KhronosGroup / Vulkan-Samples

One stop solution for all Vulkan samples
Apache License 2.0
4.33k stars 648 forks source link

Access violation when recreate swapchain #981

Closed Zieng closed 8 months ago

Zieng commented 8 months ago

It seems when you run samples that will recreate swapchain, then you will trigger access violation: image image

Note the views size is some invalid data. I'm wondering the problem is in the move constructor, we first moved the other, then access its member

HPPAllocated{std::move(other)},
...
views(std::exchange(other.views, {}))

It seems this is not safe in cpp.

To reproduce the issue, I run

vulkan_samples.exe sample ray_tracing_basic

which will call update_swapchain() and cause recreating swapchain.

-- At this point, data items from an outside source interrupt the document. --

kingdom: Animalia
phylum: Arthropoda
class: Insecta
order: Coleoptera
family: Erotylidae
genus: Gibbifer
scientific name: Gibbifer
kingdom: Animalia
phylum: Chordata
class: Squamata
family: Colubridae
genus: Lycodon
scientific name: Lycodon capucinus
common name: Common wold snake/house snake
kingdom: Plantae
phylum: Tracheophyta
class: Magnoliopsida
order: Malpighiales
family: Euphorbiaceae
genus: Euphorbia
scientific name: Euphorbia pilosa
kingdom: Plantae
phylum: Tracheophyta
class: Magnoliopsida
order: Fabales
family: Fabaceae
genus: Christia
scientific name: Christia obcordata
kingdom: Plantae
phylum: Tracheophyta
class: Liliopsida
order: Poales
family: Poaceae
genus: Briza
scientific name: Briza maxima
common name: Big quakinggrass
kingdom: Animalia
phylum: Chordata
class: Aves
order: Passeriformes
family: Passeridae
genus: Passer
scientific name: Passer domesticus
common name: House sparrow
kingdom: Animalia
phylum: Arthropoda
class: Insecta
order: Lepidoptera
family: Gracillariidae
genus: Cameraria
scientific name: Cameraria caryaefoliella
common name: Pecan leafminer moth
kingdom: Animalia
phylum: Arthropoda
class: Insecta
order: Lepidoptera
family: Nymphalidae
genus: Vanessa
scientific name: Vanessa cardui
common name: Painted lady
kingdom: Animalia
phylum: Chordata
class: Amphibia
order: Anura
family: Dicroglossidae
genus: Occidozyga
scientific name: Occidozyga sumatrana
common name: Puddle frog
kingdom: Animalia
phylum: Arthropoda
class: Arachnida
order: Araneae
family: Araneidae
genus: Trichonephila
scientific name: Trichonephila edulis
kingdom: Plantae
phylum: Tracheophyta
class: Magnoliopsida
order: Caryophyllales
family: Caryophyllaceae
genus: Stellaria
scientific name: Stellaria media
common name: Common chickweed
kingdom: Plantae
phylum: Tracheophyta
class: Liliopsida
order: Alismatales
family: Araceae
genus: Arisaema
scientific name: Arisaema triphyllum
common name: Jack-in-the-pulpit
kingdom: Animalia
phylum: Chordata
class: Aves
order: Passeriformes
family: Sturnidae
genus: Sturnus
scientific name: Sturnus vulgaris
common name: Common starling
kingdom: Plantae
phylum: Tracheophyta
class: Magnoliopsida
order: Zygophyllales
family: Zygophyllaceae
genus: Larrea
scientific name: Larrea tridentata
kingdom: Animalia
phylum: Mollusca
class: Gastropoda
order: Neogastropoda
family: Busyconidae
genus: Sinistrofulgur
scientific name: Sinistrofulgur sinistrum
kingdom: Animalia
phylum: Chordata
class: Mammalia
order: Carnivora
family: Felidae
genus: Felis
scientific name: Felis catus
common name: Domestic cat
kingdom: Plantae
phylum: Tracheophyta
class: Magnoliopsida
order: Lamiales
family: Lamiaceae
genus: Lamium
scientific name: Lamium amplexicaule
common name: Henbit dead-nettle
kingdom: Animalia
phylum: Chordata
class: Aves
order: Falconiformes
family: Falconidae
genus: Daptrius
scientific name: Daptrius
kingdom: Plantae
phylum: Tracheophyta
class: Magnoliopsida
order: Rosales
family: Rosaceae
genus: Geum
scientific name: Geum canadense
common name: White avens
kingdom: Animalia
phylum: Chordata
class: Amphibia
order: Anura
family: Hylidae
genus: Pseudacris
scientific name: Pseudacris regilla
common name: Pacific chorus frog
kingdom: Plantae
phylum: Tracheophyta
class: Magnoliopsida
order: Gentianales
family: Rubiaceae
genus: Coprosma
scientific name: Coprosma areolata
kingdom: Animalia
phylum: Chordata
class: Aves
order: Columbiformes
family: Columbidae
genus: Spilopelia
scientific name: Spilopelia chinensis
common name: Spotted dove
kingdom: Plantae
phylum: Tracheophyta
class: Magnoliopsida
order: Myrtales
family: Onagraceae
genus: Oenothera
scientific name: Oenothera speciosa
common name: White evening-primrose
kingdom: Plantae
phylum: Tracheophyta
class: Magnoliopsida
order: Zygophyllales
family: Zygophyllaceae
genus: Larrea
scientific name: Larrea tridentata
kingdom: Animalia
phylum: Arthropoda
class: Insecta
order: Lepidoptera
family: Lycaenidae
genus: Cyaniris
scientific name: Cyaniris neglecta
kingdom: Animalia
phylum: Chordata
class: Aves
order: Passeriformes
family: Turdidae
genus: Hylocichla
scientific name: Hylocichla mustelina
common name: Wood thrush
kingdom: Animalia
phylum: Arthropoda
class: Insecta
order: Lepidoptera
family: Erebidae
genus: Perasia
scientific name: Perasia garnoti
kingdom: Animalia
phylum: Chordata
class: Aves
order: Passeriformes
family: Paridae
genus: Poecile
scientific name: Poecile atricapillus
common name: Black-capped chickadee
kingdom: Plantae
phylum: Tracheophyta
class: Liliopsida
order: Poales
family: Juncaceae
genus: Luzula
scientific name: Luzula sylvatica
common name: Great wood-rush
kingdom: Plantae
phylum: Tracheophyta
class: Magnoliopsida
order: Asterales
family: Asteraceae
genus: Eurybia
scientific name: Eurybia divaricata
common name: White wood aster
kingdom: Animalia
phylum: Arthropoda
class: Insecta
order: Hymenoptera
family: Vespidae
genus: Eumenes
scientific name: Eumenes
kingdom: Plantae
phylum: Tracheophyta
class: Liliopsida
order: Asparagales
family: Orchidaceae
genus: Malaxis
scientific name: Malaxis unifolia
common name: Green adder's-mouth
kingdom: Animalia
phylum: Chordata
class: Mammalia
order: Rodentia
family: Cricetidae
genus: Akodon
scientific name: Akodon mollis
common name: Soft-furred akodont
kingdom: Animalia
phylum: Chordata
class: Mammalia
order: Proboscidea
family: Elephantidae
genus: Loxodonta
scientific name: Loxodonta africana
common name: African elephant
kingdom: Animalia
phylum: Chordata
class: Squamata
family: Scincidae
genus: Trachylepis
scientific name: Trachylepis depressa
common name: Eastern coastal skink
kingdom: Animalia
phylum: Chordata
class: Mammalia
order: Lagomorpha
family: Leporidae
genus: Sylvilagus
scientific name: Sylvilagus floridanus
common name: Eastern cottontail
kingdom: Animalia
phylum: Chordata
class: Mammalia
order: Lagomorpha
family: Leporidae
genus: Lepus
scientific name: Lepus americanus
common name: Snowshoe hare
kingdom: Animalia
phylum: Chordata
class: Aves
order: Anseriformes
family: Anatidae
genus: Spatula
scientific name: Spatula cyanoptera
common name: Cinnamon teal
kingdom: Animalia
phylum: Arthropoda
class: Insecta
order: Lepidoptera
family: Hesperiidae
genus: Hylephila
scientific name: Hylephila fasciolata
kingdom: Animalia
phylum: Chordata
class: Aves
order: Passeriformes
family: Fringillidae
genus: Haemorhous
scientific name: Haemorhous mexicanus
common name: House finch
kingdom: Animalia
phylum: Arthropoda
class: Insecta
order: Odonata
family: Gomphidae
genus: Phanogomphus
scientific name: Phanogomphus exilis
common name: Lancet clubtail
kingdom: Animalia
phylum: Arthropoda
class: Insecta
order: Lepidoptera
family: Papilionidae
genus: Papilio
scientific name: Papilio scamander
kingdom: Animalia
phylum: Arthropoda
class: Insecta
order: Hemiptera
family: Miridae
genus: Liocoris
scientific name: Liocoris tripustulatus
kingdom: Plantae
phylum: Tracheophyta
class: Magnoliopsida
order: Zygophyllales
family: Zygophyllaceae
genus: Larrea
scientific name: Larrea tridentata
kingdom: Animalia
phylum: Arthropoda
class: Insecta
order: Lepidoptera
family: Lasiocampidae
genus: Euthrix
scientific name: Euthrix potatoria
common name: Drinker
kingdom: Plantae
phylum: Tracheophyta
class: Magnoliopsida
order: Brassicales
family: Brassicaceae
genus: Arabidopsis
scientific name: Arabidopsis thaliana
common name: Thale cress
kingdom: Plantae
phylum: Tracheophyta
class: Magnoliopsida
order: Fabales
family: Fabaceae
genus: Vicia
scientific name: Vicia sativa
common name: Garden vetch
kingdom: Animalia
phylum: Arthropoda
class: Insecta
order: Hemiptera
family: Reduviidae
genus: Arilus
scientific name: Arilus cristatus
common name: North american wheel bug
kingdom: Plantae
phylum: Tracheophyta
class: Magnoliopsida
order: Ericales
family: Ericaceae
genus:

SaschaWillems commented 8 months ago

Thanks for bringing this up.

Can you add some details? What platform? What device? I can't reproduce it on Windows 11 with an NVIDIA RTX 4070.

@jherico, @asuessenbach : any idea? It might be related to with #906 or #910.

JoseEmilio-ARM commented 8 months ago

I can reproduce with the AFBC sample, after I rebased on #910

SaschaWillems commented 8 months ago

It's even worse for me. For some of the samples I do get access violation at startup, others will now display nothing at all and seem to be stuck with a white screen. And this happens on main. Looks like we broke our samples 😟

I did test when reviewing, and everything was fine back then.

The basic ray tracing sample e.g. doesn't work for me at all anymore. It either throws an access violation right after starting, or is stuck with a white screen. I also see some odd warnings about unsupported swap chain formats. Happens both in release and debug. Same for all other ray tracing samples.

jherico commented 8 months ago

Investigating this. if I can reproduce and it's not immediately obvious what the cause is I'll run a bisect to try to find out when it was introduced.

SaschaWillems commented 8 months ago

Thanks. Very much appreciated 👍🏻

jherico commented 8 months ago

I have a fix, will explain the issue in more detail in the PR.

jherico commented 8 months ago

As I mentioned in the PR, this is because of the violation of an unstated assumption that all the C and C++ wrapper classes will be memory compatible (have the same layout and size). I reordered two members in Image but not in HPPImage in #906, triggering this when #910 was merged and introducing code paths where a Image&& was being passed and implicitly converted to a function taking a HPPImage&&.

A proper long term fix would be to either avoid any code path that does such casting (not sure how that would work with the current design) or to add lots of static_asserts to ensure all the C++ wrappers and their corresponding C wrappers (like HPPImage and Image) are actually memory compatible.

Tat's tricky though. the naïve approach of

static_assert(sizeof(HPPImage) == sizeof(Image), "HPPImage and Image must be memory compatibile");
static_assert(offsetof(HPPImage, create_info) == offsetof(Image, create_info), "HPPImage and Image must be memory compatibile");
static_assert(offsetof(HPPImage, subresource) == offsetof(Image, subresource), "HPPImage and Image must be memory compatibile");
static_assert(offsetof(HPPImage, views) == offsetof(Image, views), "HPPImage and Image must be memory compatibile");

doesn't work because all the members are inaccessible to the global scope. Every pair of classes would need a common friend verification function to do this check, and keeping the checks up to date would be laborious.

I doubt this will be a popular opinion, but I think the framework would be better served by simply adopting the use of the C++ bindings everywhere and stick exlucsively to the sample code as the place to show off C and C++ bindings.

Alternatively, the framework could be set-up to use either the C or the C++ bindings exclusively at configure time rather than picking at runtime, by adding an option to the CMake and using preprocessor directives at build time to select the API. If the use selects the C bindings, the C++ samples could just be excluded from the build (but not vice versa).